Modern materials and engineering practices require many sorts of adhesives to create strong bonds between pieces and parts. Bonds may be designed for an attachment during manufacturing processes or for repair purposes after a failure. The first critical step of bonding is finding the proper adhesive to work with the materials that are being bonded. The properties and working time of the adhesive must be considered for the scenario to work and result in a long-lasting and stable bond of the parts involved.
Improper preparation of the bonding surfaces is often the cause of bond failure. It is critical to achieve good contact with the bonding surfaces and materials beneath the outer surface. Some materials such as PVC and ABS plastic can have the surface treated with a liquid primer to create a bonding surface. Other materials require physical material removal and use sanding and grinding to disturb the material substrate to create a good bond. Regardless of material, all surface coatings and contaminants must be removed from the contact area of the adhesive.
Preparing the surface can be accomplished many ways using abrasive tools. Sandpaper is a good starting point, and tools such as grinders and media blasting can be employed, with consideration of chemical strippers for some applications. Critical to this task is the treatment of the entire surface, so that any low spots get prepared as much as the high spots. The entire surface should be uniform and consistent.
There are basically two types of bonding; mechanical and chemical. Chemical bonding creates a bond between the actual material compositions of the pieces. Mechanical bonding creates a bond by attaching the adhesive around the surface irregularities of the part surface, explaining why we desire a rough surface for a good bond. Rough surfaces also give us more surface area for the adhesive to be in contact with. Smooth surfaces, even if chemically bondable, will not provide a bond as well as a rough surface, which has more surface area because of the profile of high and low areas that will contact the adhesive.
Properly prepared parts get the adhesive applied and are pressed together to keep as much contact between them as possible. It is important to minimize the distance between the parts to minimize the stress placed on the adhesive for it to do its job.

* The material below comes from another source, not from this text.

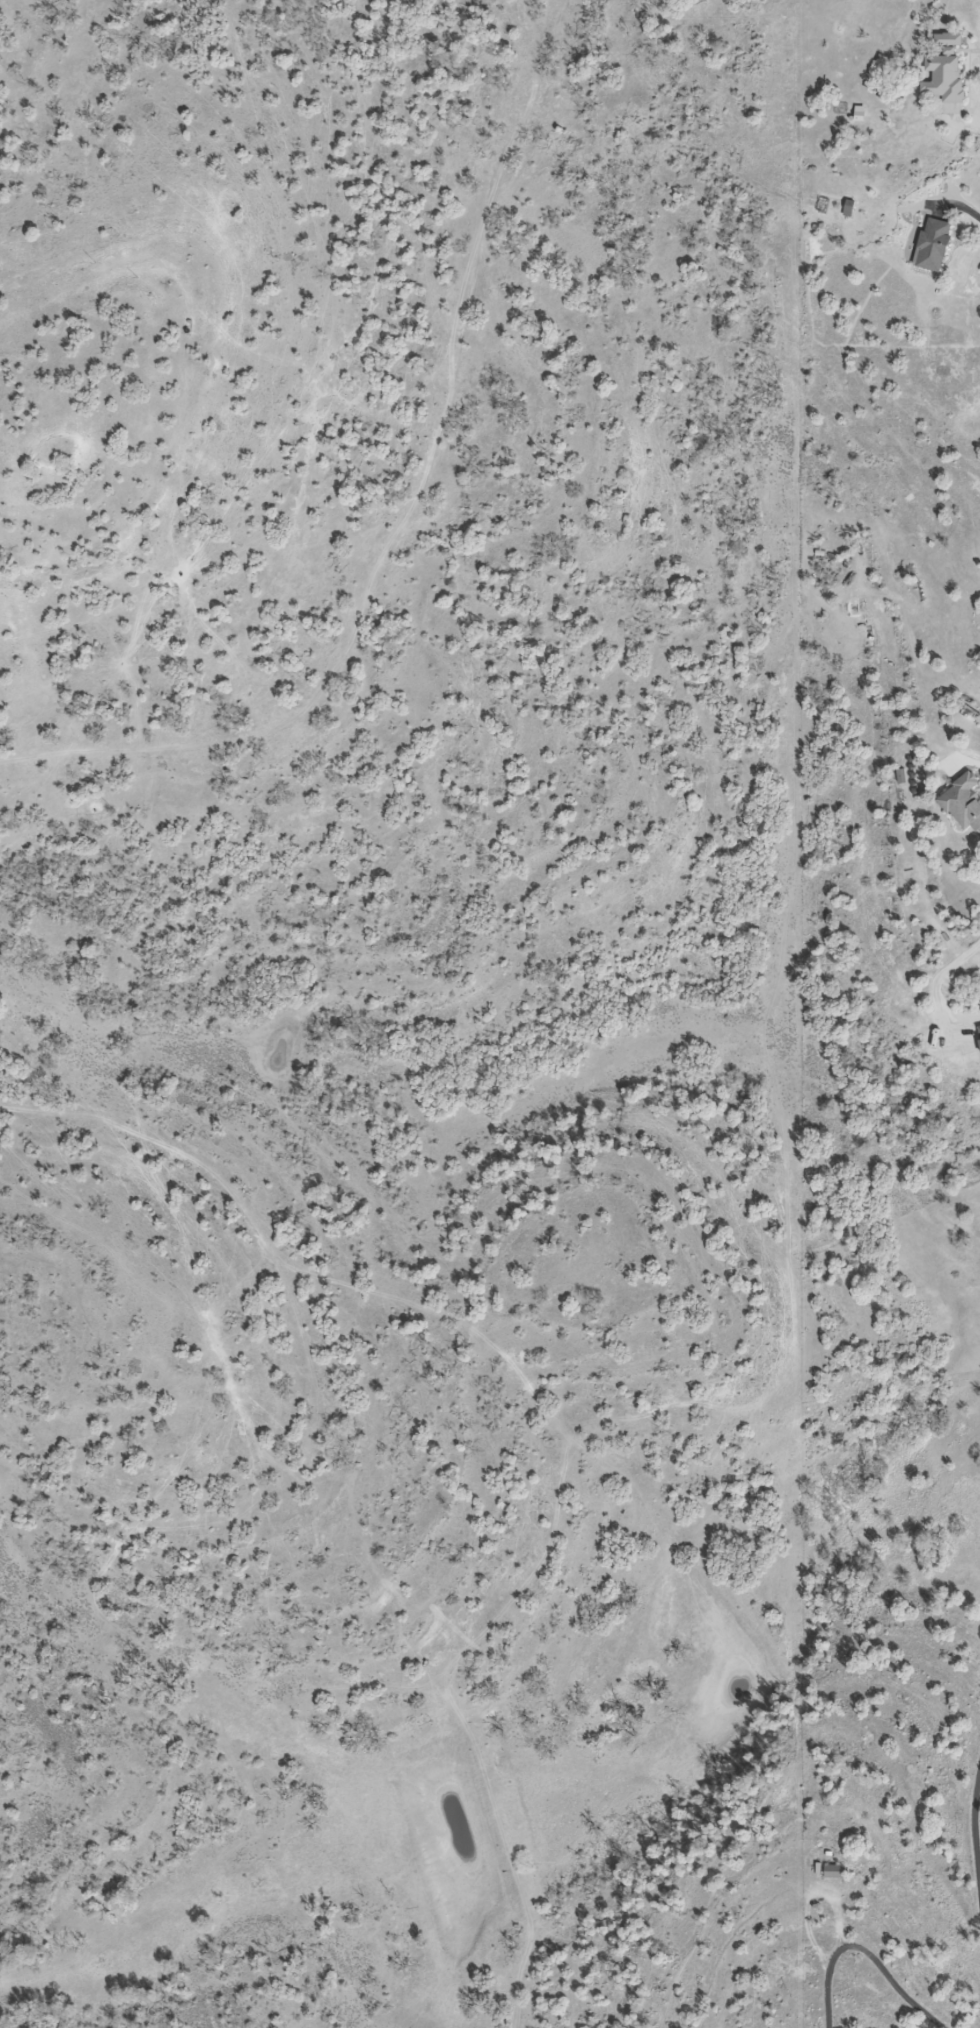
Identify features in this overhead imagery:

Testing of a sample bond is important. If possible, it is always nice to use a couple of small sample pieces to make a trial bond, testing for strength after adhesive selection, surface preparation, and adhesive application. This will help determine if the outcome will be successful. It adds time and minimal expense to the project, but can gather important information about the overall success of the project, and the experience that is gained can be applied to make for a more attractive final bond area.
Adhesives are successfully used in the world we live in. Successfully bonding similar and dissimilar materials can be accomplished by properly preparing the surface, selecting the proper materials, and properly testing the bond on a small scale before the actual pieces are attempted.